— TEKS SUMBER —
......
Hello Kitty suitcase

the warung sate has been rooted to the same spot

for time immemorial

which side of Wahid Hasyim am i in?

the less fun side

where ghosts of orange bajajs

rev their engine

inifinitesimal

IOU

the night is decrepit. tempus, fuck it. i needed to know, now, i know. come closer. justice for the nonce, meng? cor, blimey. quiz me on vices, orthodoxies, proprieties, o seed of love!

the pier is rotting, your pretty feet, a saving grace. banish me to the realm of letters, imbibe regret with every oxford comma. nona, je ne regrette rien. pick a closure, better yet, no, not yet. quick, to the zoo, the elephants are crushing foxes!

xanadu, what brings you? amazing pout you concoct out of thin air. why quit this play of shadows, i’m salivating still. thou shalt not, kill kill kill!

supren

let me please break down says the muzak the cockerel the bowls the green the beans the chicken porridge the plate the brie enjoy nothing regret nothing

chop chop chop the livers the gizzards the hearts the lungs chop chop chop the days the weeks hyperloop the years

the sun adamantine the deli adamantine the central bank adamantine the son the holy ghost atnas aisereht adamantine

it wasn’t a bee meeting i went to it was a wake why am i not cold blood sweat blood can you see my nipples under my tee shirt tee hee hee

chop chop chop the sun the bee the cold the sweat blood sweat can you hear the muzak under my tee shirt

it wasn’t the cockerel i ate from it wasn’t the green bean soup was it the chicken porridge was it you my love adamantine

the head can flake can ripple can lie did it ever occur to you the floor was icy cold did it ever occur to you the morning the cars the smell of exhaust smoke under my armpits

friday is the vilest day of the week inhale the rotten banana leaves exhale margarined pancakes does this touch you the smell of burnt meats

the son the sun the central deli adamant this is the cruelest deal of the year let me ripple lie break the head icy cold no

khob khun ka apa itu papa i want to watch kubo in the dark the witches are scary they’re going to take my soul why papa

the eyes the eye the one eyed monsters everything feels as if underwater the bar flap the tanker the street named after a bird kucluk kucluk kucluk

stay awake the economy loves you pak sumo nggak dateng nih nak how many ayams did you see them their feathers icy white

Stop asking is this puisi, no one’s interested in your answer

image2Ditulis untuk Kongkow Jawara Puisi
di Teater Kecil Taman Ismail Marzuki, Dewan Kesenian Jakarta
14 Desember 2016

Sebuah sayembara puisi hanyalah een rimpeltje in de oceaan, a ripple in the ocean, sebuah riak di tengah samudra usaha kanonisasi Puisi Indonesia, proses yang tak bosan-bosannya berlangsung sejak skena Pujangga Lama sampai sekarang skena Pujangga Hallmark.
......
— DAFTAR SOAL —
1. Menurut teks sumber, pada tanggal berapa tulisan untuk Kongkow Jawara Puisi dibuat?
2. Tolong lanjutkan teks sumber tentang sayembara puisi dan kanonisasi Puisi Indonesia, dimulai setelah kalimat terakhirnya.
Data berikut tidak berperan apa pun di sini.

[Data yang diambil dari sebuah kumpulan data]
......
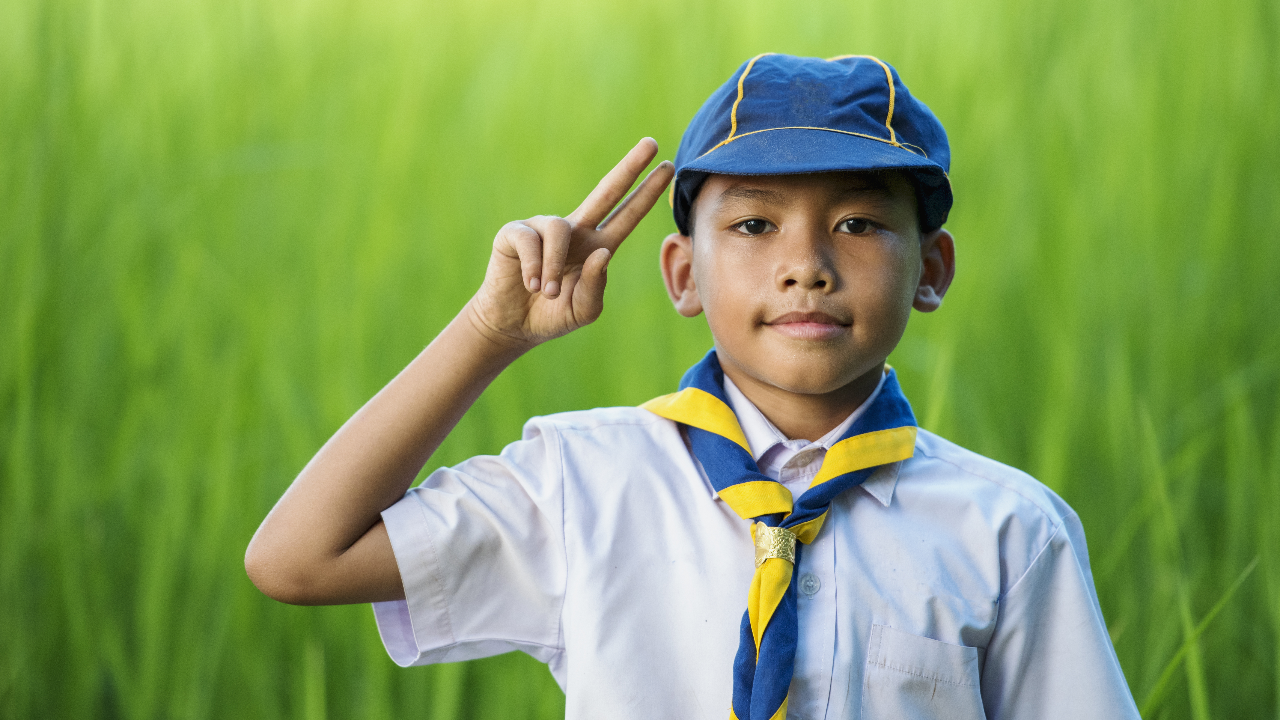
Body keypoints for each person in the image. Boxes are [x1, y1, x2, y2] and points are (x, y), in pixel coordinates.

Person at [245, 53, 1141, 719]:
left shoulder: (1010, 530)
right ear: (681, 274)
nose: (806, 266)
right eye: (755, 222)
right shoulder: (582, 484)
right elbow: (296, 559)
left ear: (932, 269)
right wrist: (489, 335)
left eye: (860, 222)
......
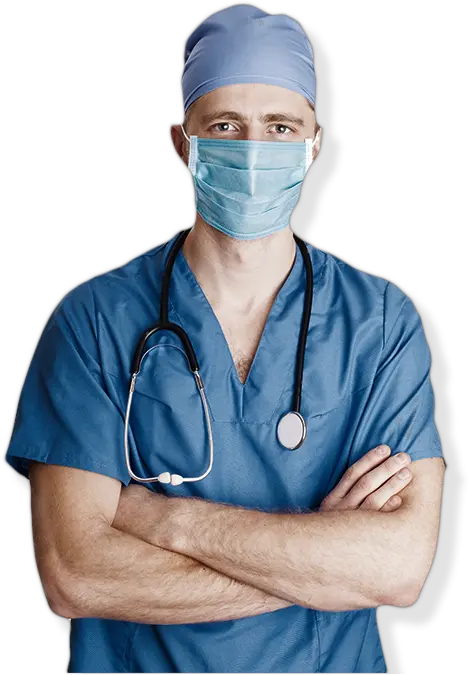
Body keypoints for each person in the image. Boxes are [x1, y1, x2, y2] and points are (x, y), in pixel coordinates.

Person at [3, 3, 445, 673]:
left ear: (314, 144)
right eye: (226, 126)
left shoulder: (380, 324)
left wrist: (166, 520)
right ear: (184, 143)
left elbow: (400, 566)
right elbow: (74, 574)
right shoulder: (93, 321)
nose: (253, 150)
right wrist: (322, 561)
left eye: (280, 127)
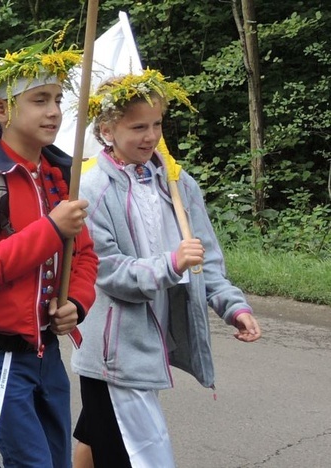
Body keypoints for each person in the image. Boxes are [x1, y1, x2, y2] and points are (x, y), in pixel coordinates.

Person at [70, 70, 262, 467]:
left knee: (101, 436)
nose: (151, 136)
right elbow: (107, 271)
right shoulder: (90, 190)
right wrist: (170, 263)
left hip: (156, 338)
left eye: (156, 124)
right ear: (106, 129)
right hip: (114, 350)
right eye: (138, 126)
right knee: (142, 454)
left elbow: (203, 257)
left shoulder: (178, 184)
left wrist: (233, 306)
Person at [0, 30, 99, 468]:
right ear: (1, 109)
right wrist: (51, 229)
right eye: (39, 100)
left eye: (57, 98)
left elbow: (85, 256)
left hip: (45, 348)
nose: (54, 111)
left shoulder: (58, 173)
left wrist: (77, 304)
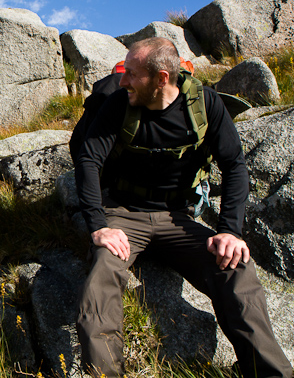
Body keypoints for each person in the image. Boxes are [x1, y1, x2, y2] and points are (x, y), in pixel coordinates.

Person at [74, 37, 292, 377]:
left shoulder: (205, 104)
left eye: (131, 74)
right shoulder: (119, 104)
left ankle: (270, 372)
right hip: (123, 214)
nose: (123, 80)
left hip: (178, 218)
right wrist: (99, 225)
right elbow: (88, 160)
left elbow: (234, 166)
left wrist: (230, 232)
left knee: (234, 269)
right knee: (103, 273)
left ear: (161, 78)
......
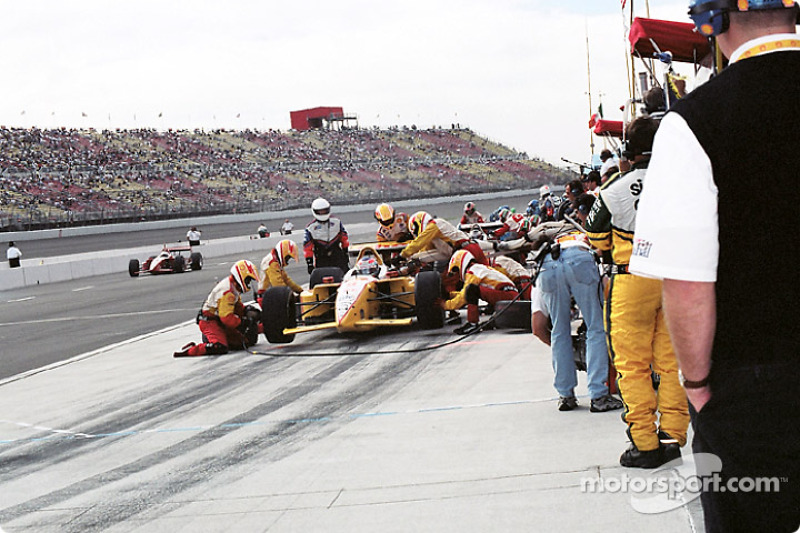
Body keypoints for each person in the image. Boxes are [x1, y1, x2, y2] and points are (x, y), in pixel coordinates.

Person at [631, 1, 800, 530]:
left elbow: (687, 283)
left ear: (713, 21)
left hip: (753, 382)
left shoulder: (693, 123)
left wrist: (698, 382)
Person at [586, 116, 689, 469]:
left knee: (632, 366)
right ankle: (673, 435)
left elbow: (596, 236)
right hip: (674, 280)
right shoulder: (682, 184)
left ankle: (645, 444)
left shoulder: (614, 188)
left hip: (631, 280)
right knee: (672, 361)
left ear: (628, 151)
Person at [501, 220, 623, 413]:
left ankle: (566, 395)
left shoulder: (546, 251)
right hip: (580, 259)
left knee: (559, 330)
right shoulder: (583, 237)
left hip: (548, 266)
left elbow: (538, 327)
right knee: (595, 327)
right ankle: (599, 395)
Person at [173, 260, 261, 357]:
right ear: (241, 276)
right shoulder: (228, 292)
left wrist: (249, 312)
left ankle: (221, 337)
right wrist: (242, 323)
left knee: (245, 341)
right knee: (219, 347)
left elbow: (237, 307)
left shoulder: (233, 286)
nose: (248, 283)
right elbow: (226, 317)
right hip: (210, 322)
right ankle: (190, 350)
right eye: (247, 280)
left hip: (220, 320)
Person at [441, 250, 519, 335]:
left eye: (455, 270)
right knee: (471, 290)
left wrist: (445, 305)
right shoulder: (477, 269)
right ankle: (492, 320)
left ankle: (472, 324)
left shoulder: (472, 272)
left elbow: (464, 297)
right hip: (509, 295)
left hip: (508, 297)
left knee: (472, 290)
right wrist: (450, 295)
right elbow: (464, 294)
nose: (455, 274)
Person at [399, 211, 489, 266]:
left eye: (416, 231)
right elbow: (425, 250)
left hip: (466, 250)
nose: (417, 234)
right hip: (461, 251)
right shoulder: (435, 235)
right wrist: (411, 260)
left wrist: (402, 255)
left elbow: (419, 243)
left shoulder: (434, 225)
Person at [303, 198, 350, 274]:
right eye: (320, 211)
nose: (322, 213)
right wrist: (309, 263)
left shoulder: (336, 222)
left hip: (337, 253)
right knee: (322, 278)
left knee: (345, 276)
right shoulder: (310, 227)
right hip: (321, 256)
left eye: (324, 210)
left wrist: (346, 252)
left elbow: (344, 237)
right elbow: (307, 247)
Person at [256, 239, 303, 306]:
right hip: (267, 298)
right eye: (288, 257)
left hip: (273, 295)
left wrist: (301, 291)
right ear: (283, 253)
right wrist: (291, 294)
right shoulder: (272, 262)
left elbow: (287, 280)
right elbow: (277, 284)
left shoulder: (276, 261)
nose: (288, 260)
......
— JAWABAN PER SOAL —
1. 14 Desember 2016

2.
Termasuk juga Sayembara Manuskrip Buku Puisi Dewan Kesenian Jakarta 2015 kemarin. Bukan berarti itu hal yang buruk, tapi kita harus sadar sayembara ini dan sayembara-sayembara puisi lain yang ternyata banyak sekali jumlahnya hanyalah salah satu dari banyak usaha untuk mengkanonisasi Puisi Indonesia — yang sampai sekarang belum tersusun juga, wherefore art thou HB Jassin? Does the HB in yer name stand for Harold Bloom?

Ya, ada banyak Paus dalam Puisi Indonesia, ada Khatulistiwa Literary Award/Kusala Sastra Khatulistiwa, ada rak-rak best seller di Gramedia (yang jika kita percayai kuasanya berarti karya kanon saat ini bahkan tidak berbahasa Indonesia *show crowd Lala Bohang’s The Book of Forbidden Feelings*), ada Instagram dan Twitter yang melahirkan Instapoets dan beribu-ribu kalimat mutiara siap-retweet yang niscaya diakui sebagai puisi jika followersmu lebih dari 100K, ada juga kurator-kurator partikelir yang dengan tekun memilih puisi-puisi yang mereka anggap bagus, baik itu dari buku, jurnal, majalah, atau tong sampah buat direkomendasikan ke teman, ada juga kurator-kurator ambtenaar seperti Komite Buku Nasional yang dengan tekun memilih puisi-puisi teman-teman mereka sendiri tanpa kriteria yang jelas untuk dijual di bukalapak Frankfurt Book Fair, dan jangan lupa Goodreads, yang mewakili kurator sastra paling akar rumput itu — pembaca — yang baru saja mengkanonisasi buku movie tie-in pesanan dan pengrajinnya (Tidak Ada New York Hari Ini @hurufkecil) sebagai buku puisi dan penyair paling “it was amazing” di tahun 2016.

Semua Paus-Paus Puisi Indonesia di atas bersaing mengkanonisasi Puisi Indonesia tapi juga bekerja keroyokan sebenarnya. Aku ingin hidup seribu tahun lagi, biar tahu hasilnya. Tidak semua orang seberuntung Shakespeare, mati tanpa meninggalkan haterz. Kebanyakan dari kita adalah Geraldine Kim. Siapa itu? Exactly.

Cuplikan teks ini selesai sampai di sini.